▶ [WHAT TO PRODUCE]: The entries below contain a stretch that opens with the line containing "pinky mcp: (359, 547)" and closes with the line containing "middle tip: (495, 594)"; set down that stretch exactly, both ends included, and nothing else.

(Limb landmark coordinates)

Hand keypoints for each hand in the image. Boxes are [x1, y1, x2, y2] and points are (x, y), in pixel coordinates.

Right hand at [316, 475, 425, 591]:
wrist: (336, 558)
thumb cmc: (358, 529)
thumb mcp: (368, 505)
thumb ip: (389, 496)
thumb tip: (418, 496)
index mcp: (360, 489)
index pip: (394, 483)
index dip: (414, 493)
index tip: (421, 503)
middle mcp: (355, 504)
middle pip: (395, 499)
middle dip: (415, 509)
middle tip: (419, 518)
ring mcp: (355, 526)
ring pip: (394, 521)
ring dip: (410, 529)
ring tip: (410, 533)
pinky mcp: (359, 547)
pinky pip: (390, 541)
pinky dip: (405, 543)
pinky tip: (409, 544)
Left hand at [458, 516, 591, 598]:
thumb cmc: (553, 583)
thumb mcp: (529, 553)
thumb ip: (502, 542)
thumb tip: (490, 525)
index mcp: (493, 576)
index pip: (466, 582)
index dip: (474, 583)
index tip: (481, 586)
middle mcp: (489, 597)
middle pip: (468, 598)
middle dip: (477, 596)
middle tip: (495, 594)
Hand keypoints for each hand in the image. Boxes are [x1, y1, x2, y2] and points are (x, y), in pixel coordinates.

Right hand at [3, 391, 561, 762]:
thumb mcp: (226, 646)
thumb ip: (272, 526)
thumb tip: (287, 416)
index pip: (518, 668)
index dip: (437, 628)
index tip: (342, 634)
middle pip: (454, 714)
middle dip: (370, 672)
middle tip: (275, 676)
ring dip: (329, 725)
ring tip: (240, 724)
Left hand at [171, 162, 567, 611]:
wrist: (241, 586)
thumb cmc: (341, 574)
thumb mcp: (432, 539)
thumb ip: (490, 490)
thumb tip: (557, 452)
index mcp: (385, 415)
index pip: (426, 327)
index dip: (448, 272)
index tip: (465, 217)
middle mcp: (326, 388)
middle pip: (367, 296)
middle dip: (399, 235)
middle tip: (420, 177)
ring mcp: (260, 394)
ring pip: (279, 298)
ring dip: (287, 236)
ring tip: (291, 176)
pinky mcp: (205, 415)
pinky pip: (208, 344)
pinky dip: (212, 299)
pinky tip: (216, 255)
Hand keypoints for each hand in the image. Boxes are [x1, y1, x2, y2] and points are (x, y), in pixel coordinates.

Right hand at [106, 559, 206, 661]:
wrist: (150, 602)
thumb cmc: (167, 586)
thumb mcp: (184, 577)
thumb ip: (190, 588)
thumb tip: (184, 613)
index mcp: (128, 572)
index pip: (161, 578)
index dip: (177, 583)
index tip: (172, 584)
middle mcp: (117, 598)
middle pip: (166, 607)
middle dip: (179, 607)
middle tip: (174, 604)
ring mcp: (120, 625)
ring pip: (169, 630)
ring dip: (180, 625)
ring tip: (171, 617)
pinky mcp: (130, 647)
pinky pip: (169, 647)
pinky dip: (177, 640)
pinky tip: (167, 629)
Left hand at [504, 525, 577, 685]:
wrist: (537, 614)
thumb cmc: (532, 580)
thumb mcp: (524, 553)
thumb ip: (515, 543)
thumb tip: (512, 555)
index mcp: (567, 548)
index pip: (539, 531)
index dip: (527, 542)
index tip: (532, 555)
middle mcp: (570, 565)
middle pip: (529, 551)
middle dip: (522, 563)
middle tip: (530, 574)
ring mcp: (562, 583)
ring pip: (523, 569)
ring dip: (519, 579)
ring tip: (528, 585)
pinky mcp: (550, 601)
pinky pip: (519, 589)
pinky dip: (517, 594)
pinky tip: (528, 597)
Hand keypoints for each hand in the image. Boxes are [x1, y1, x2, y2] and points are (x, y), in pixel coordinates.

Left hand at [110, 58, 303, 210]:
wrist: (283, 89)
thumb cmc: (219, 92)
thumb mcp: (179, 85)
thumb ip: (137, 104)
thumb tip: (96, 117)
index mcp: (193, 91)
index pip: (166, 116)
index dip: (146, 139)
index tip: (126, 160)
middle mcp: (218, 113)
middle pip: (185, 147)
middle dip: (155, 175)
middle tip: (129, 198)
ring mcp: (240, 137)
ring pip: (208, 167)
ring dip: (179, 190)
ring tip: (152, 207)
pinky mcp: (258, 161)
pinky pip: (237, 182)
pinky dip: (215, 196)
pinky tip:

▶ [TASK RESULT]:
pinky mcp: (359, 547)
pinky pip: (390, 541)
pinky dip: (405, 543)
pinky tip: (409, 544)
Left hand at [458, 516, 591, 598]:
thumb cmc: (553, 583)
thumb mcp: (529, 553)
thumb ip: (502, 542)
thumb tip: (490, 525)
index mcp: (493, 576)
index pip: (466, 582)
index dip: (474, 583)
index tip: (481, 586)
middle mcp: (489, 597)
middle pip: (468, 598)
middle dip: (477, 596)
middle tip: (495, 594)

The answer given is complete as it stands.